You will also serve as a technical liaison, supporting regulatory responses, publications, presentations, and thorough quality assurance processes.
Key Advantages
One of the most attractive aspects of this job is the chance to contribute to life-saving therapies while working with a multinational leader renowned for innovation.
You’ll work in a diverse, collaborative environment, drawing on the expertise of international teams and cutting-edge biotechnological platforms.
Pursue Growth and Learning
Extensive exposure to global clinical trial operations and career advancement opportunities set this job apart from the rest in the sector.
You’ll enjoy both autonomy in your role and support for further professional development within a company that values inclusion and belonging.
Notable Considerations
The job demands a minimum of eight years’ clinical or statistical programming experience using SAS, as well as advanced CDISC and regulatory knowledge.

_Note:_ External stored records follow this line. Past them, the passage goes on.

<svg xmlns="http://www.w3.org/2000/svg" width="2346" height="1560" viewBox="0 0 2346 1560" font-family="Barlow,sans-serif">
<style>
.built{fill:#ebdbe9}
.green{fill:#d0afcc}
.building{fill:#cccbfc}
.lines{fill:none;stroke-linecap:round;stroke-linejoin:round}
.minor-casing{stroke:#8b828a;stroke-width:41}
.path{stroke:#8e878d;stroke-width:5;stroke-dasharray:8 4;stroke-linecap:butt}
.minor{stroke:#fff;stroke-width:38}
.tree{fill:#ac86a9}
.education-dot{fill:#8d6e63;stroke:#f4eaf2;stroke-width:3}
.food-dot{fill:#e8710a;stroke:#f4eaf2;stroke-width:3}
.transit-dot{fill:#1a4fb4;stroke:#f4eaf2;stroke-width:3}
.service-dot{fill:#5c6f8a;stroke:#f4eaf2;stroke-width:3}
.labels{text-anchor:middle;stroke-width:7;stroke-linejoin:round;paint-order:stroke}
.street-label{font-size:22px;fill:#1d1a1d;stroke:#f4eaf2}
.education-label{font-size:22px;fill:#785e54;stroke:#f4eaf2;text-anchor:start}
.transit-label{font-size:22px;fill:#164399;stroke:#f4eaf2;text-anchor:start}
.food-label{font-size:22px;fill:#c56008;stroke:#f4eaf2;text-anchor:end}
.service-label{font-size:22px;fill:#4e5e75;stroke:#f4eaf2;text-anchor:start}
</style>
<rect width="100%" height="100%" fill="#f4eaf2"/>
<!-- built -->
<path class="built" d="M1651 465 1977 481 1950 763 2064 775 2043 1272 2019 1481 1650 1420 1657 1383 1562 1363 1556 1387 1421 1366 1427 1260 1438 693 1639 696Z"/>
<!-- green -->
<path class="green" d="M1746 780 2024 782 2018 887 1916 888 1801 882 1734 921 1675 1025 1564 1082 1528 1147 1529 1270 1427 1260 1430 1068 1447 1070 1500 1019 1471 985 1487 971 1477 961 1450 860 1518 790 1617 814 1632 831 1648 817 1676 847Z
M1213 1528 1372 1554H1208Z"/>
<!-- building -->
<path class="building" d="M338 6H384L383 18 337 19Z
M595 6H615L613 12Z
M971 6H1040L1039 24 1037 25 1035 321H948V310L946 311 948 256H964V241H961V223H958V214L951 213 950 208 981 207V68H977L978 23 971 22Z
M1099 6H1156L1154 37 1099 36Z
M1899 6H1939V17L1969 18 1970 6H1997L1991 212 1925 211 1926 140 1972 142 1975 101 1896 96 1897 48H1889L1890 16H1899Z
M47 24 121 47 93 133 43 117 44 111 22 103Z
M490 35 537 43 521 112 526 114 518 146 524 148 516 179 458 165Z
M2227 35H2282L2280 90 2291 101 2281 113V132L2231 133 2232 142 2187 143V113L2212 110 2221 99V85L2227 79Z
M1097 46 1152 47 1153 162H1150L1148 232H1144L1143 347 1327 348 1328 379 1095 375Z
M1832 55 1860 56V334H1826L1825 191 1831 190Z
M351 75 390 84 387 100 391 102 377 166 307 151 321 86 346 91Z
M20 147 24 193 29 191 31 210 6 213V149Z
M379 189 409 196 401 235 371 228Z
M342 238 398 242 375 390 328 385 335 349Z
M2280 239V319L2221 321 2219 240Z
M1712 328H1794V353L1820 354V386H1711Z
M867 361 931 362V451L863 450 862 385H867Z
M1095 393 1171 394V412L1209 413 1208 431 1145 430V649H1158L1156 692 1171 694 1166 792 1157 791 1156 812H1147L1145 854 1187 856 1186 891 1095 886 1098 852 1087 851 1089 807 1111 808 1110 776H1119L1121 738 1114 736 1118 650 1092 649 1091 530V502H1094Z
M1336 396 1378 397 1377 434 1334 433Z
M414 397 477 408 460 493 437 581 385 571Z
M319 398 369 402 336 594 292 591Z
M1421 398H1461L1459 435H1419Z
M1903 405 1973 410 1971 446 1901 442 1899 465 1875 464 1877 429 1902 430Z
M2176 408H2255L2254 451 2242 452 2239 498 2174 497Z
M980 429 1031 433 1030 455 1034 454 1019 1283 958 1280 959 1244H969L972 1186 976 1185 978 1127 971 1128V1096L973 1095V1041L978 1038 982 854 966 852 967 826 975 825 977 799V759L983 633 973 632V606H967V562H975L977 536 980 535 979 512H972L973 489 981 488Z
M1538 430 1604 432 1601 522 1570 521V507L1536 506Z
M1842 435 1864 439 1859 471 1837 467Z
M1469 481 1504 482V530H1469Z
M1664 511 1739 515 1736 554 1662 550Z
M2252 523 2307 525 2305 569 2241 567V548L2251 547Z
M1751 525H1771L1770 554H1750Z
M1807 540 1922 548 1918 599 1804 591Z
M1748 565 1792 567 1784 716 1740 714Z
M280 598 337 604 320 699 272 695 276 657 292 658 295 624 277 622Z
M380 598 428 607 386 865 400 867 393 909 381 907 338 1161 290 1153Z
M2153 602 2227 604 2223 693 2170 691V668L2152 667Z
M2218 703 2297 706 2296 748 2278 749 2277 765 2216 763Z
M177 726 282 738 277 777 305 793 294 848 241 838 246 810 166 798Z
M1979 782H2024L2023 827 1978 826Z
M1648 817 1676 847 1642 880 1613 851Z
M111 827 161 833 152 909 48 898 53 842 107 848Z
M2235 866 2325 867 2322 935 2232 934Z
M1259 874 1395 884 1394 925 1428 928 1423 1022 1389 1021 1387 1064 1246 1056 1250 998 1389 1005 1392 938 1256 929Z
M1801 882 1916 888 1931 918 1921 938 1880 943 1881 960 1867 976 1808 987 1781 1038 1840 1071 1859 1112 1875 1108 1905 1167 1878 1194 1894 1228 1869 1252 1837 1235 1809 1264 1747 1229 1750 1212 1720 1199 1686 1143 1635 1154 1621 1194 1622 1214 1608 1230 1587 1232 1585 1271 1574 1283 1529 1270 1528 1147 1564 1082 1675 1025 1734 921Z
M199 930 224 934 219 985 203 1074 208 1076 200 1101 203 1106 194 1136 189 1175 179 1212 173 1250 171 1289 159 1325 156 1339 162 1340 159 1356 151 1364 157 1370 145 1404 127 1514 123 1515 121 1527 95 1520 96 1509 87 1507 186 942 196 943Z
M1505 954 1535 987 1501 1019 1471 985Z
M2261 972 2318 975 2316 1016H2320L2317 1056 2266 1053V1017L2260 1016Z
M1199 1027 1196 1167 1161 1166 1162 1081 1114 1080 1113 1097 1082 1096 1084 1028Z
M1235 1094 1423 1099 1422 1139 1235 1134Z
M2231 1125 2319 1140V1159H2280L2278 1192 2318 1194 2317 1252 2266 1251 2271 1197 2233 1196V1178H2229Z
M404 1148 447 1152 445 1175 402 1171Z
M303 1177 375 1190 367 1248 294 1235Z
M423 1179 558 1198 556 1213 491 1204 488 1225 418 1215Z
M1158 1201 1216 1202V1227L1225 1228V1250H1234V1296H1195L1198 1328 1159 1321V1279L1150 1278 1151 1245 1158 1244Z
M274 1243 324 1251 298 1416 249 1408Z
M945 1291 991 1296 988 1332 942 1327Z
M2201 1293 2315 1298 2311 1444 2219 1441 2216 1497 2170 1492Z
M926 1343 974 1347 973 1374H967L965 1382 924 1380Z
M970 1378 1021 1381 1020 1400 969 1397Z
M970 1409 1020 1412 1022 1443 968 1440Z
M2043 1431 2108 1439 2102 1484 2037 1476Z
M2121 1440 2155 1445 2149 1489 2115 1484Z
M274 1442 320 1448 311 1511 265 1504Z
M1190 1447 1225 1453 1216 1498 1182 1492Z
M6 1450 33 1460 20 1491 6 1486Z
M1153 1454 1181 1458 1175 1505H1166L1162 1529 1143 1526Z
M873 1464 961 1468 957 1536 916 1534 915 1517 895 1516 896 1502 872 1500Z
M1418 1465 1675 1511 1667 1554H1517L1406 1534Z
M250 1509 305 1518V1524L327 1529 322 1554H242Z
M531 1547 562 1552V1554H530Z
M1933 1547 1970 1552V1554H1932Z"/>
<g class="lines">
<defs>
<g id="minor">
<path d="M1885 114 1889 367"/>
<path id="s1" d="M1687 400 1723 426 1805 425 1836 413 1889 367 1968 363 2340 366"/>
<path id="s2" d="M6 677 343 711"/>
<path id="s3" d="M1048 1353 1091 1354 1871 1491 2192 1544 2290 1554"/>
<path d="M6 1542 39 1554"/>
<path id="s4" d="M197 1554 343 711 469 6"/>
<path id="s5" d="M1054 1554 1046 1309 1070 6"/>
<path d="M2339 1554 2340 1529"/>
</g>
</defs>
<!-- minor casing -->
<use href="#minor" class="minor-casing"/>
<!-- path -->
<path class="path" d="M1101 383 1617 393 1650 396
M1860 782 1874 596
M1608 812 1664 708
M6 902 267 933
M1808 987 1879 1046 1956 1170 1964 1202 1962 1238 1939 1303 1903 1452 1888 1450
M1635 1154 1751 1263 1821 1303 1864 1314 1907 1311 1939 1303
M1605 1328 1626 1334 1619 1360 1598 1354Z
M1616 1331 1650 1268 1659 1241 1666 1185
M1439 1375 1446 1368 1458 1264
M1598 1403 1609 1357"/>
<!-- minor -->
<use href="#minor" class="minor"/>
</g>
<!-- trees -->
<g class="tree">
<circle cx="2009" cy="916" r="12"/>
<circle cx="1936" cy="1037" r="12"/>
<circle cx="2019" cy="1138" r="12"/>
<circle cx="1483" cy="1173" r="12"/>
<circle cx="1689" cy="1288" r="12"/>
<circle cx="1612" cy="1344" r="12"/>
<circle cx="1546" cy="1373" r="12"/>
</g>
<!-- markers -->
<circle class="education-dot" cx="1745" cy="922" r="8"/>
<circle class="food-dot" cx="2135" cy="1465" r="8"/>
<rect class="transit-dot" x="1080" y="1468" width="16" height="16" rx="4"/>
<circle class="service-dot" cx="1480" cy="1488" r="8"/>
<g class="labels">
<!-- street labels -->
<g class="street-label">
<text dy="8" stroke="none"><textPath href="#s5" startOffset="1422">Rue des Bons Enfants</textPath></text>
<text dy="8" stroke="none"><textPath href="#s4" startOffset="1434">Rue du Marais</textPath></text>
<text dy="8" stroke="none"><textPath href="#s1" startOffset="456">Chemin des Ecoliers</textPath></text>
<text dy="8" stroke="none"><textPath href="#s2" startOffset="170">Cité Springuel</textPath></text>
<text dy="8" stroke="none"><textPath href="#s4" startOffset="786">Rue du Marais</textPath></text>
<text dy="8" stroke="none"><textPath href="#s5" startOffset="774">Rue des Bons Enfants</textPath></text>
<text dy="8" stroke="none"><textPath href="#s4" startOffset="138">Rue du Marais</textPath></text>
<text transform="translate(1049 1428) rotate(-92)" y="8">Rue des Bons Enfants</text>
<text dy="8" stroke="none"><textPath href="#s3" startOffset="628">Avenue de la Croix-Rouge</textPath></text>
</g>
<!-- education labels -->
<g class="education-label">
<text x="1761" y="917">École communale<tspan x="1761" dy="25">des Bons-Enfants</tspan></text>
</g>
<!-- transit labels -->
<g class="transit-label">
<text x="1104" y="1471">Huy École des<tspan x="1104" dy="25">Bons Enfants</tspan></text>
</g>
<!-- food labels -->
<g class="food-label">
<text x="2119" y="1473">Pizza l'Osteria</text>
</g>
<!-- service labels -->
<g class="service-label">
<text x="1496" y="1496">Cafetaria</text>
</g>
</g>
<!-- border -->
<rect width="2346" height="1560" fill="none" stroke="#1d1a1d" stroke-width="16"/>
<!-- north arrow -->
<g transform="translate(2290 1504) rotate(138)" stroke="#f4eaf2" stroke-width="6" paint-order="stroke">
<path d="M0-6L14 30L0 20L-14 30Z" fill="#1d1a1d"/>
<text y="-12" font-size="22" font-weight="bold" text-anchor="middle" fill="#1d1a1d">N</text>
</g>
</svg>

Candidates must be comfortable managing deadlines and priorities in a fast-moving, matrixed organisational structure, balancing accuracy with efficiency.
Possible Downsides
The complexity and global scope of projects may require extended hours and navigating different time zones, potentially impacting work-life balance.
Some candidates may find the high level of responsibility and strict regulatory demands challenging if they’re used to smaller-scale environments.
Our Verdict
If you’re ready to step into a highly influential role that propels your career to new heights while contributing to important advancements in biotechnology, this opening is a stand-out.
With a strong emphasis on professional growth, collaboration, and meaningful impact for patients, this is a career-defining opportunity for the right experienced programmer.